Kumluca’nın içme suyu meselesi artık ötelenemez bir hale geldi. Her yıl benzer şikâyetler, aynı tepkiler ve birbirine benzeyen geçici müdahaleler… Oysa ortada geçici çözümlerle kapatılamayacak kadar derin ve yapısal bir sorun var: Kumluca’nın içme suyu altyapısı miadını doldurdu.
İçme suyu hattında yaşanan arızalar, boru patlamaları, su kesintileri artık sıradan haber haline geldi. Ancak bu sıradanlaşmanın arkasında, sıradan olmayan bir kayıp yatıyor. Çünkü bu sadece bir altyapı problemi değil, aynı zamanda bir çevre, ekonomi ve halk sağlığı sorunudur.
Yıllardır yapılan “nokta tamirler” sadece günü kurtarıyor. Ancak her onarılan noktanın birkaç hafta sonra tekrar arızalanması, sistemin topyekûn iflas ettiğini gösteriyor.

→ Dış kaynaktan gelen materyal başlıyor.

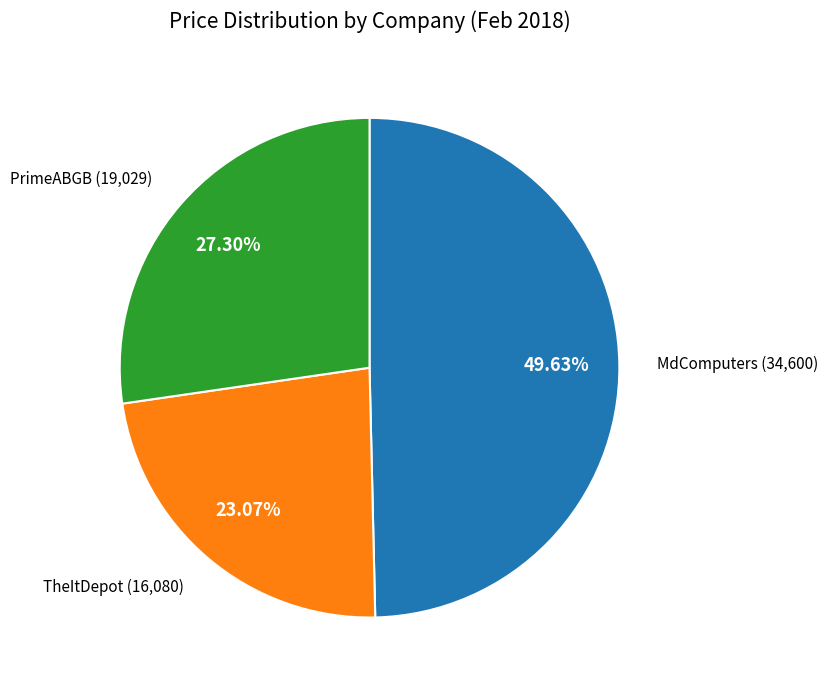

Does any single category account for the majority?

No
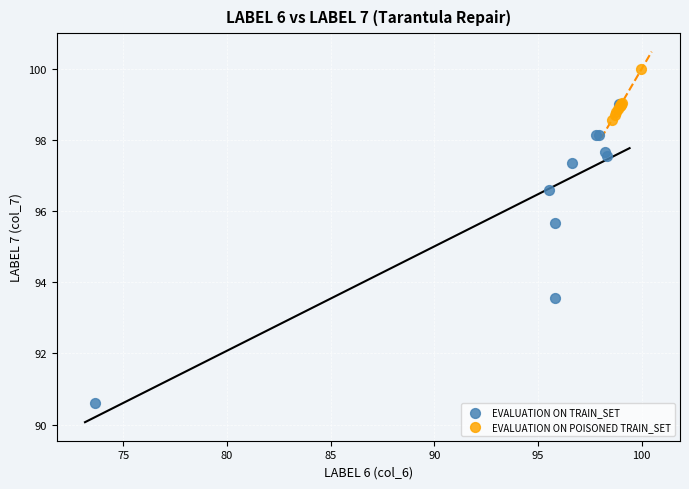

What are all the series names shown in the legend?

EVALUATION ON TRAIN_SET, EVALUATION ON POISONED TRAIN_SET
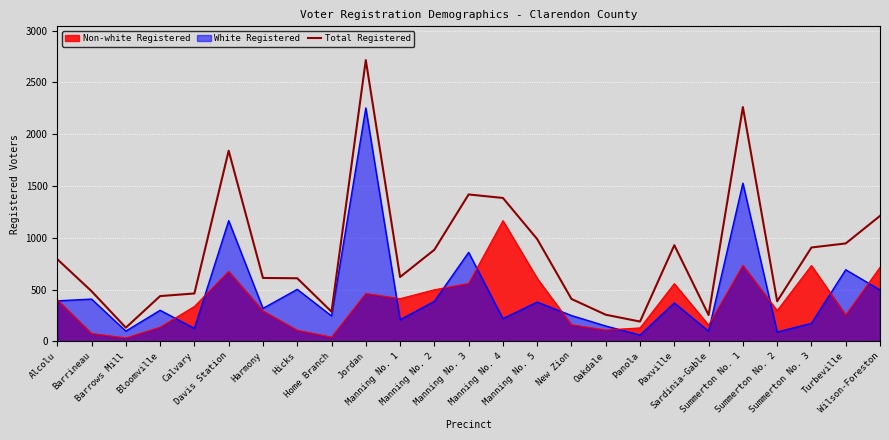

How many points are higher than both their immediate neighbors (excluding endpoints)?

5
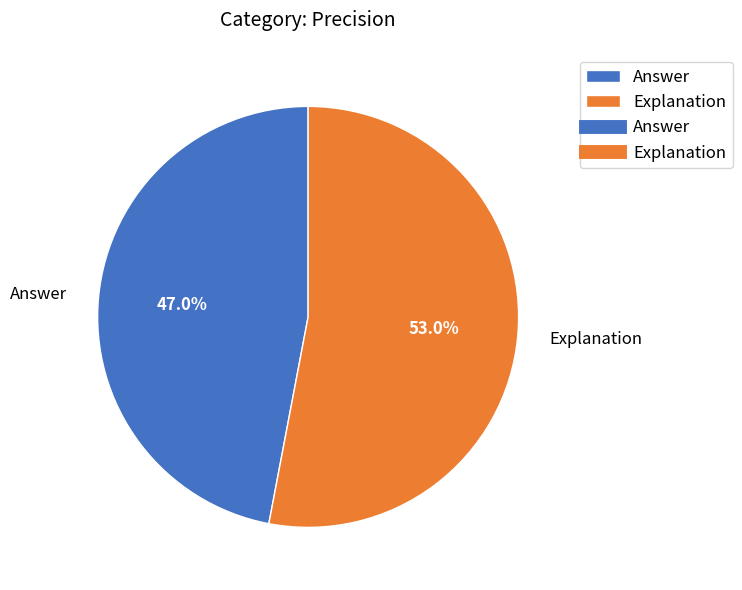

Is Explanation the majority of the pie?

Yes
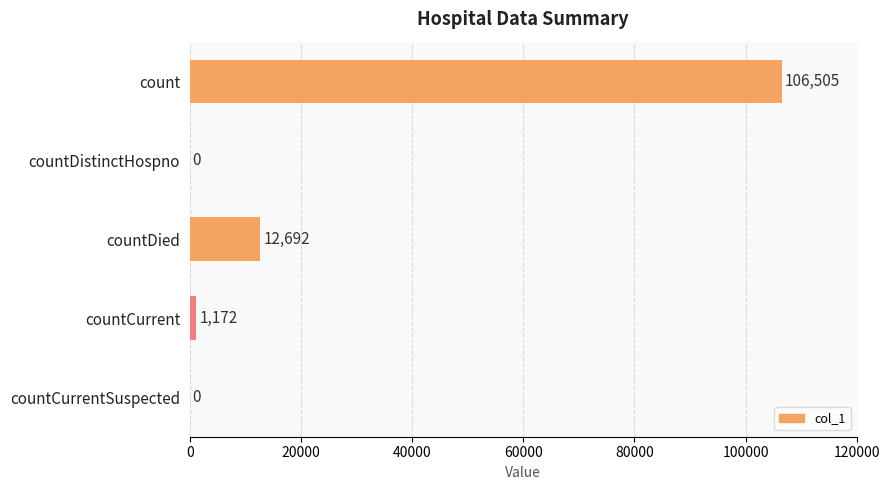

Is it true that the value at countDistinctHospno is -58722?

False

Artık herkesin kabul ettiği bir gerçek var: Kumluca’nın içme suyu hattı baştan sona yenilenmelidir.
Kayıp-kaçak oranları ürkütücü boyutlara ulaşmış durumda. Yerin altına sızan tonlarca içilebilir su, hem belediyenin kaynaklarını tüketiyor hem de doğaya zarar veriyor. Bu kayıplar, küresel ısınmanın yarattığı su kriziyle birleşince, ortaya sadece bir yerel sorun değil, küresel sorumluluk da çıkıyor.
Bir yandan kuraklık tehdidi, diğer yandan boşa akan kaynak suyu… Böyle bir tabloyu ne vicdan, ne ekonomi, ne de doğa kaldırabilir.
Kumluca, Antalya’nın en kaliteli doğal kaynak sularından birine sahip. Toroslar’dan gelen, içme kalitesinde, masrafsız bir su… Ama bu su, paslı, yorgun, sızıntılarla dolu borulardan geçerken hem kirleniyor hem de büyük oranda ziyan oluyor.
Halkımız evde tasarrufla uğraşırken, yer altında tonlarca su kaybediliyor.
Buradan açık bir çağrı yapmak gerekiyor:
Antalya Büyükşehir Belediyesi bu soruna daha fazla kulak tıkamamalıdır.
Sadece asfalt, kaldırım, otobüs değil; su da bir medeniyet ölçüsüdür.
İlçemizin su altyapısı adeta kan kaybediyor. Bu çağda hâlâ arıza nedeniyle günlerce susuz kalan mahallelerimiz var.
Böylesine kaliteli bir su kaynağını kayıplarla heba etmek, bir nevi ihanettir.
Artık günü kurtaran yamalar değil, geleceği inşa eden projeler lazım.
Kumluca halkı çözüm bekliyor; pansuman değil, neşter istiyor.
Ve unutulmamalıdır ki; su hayattır. Su altyapısı ise bu hayatın damarıdır.
Damara atılan her geçici dikiş, gün gelir tüm vücudu çökertir.